▸ **PROBLEM REQUIREMENTS**
Gather each line from the listing below that contains the word "Which".

▸ **DATA EXTRACT**
##############################
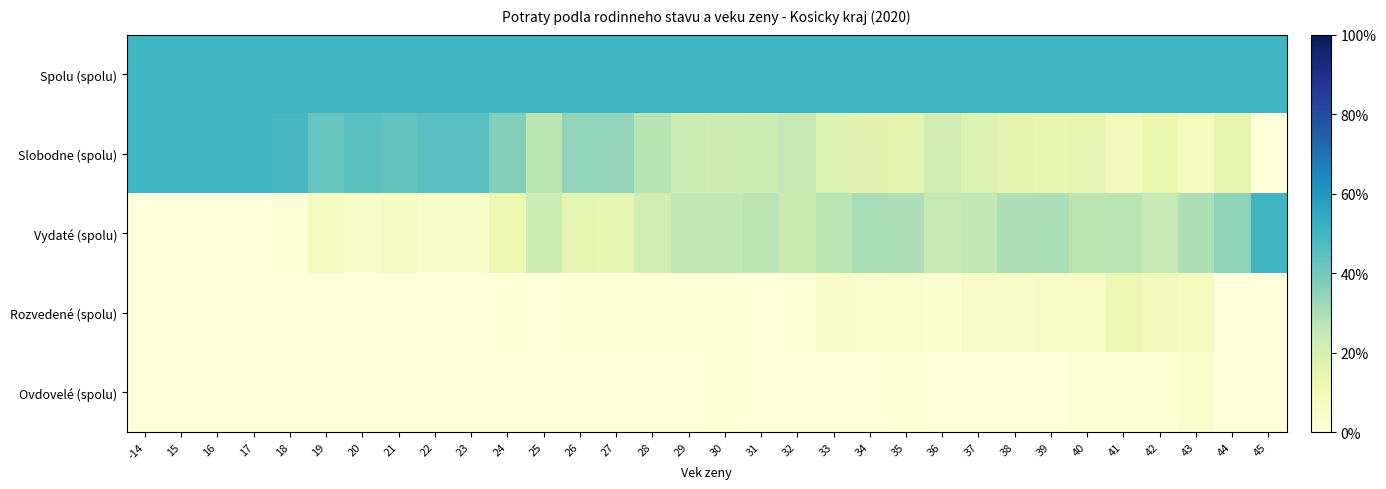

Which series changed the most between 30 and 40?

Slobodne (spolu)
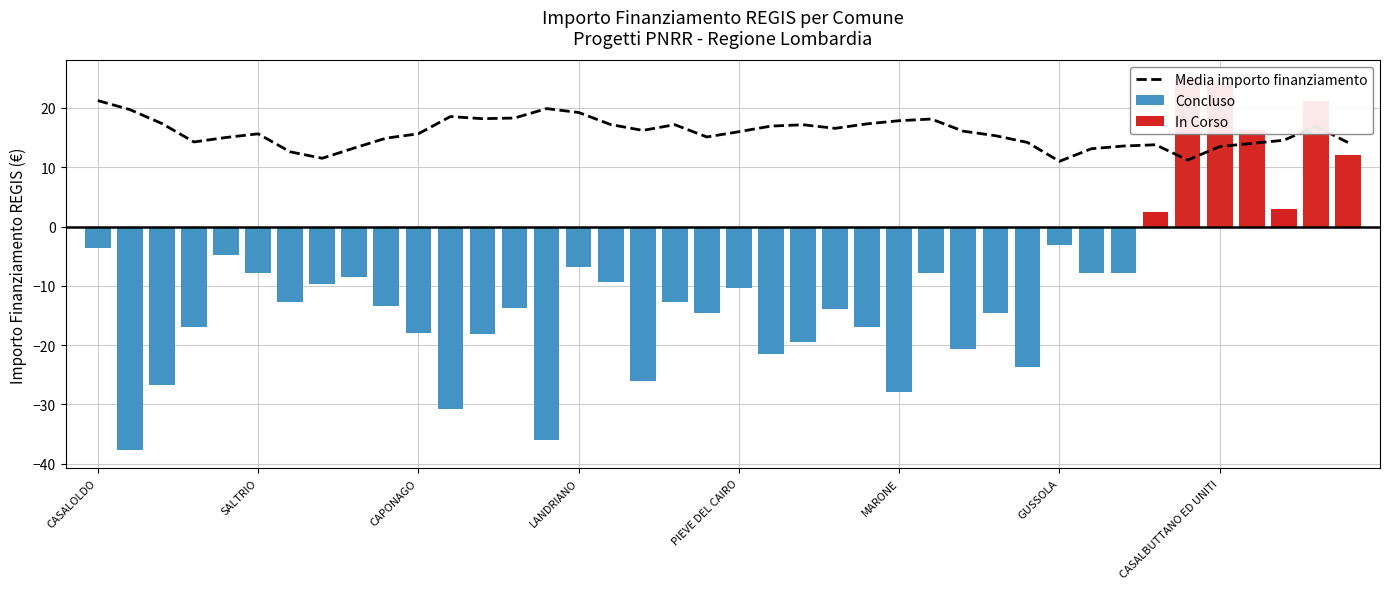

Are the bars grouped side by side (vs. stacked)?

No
##############################
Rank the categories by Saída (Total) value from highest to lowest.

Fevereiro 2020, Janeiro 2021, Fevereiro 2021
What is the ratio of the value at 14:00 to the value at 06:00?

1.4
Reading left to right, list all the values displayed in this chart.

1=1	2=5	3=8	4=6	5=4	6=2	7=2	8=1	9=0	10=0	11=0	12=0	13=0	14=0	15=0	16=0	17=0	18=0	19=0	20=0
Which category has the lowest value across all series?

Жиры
##############################
▸ **RESPONSE**
Which series changed the most between 30 and 40?
Which category has the lowest value across all series?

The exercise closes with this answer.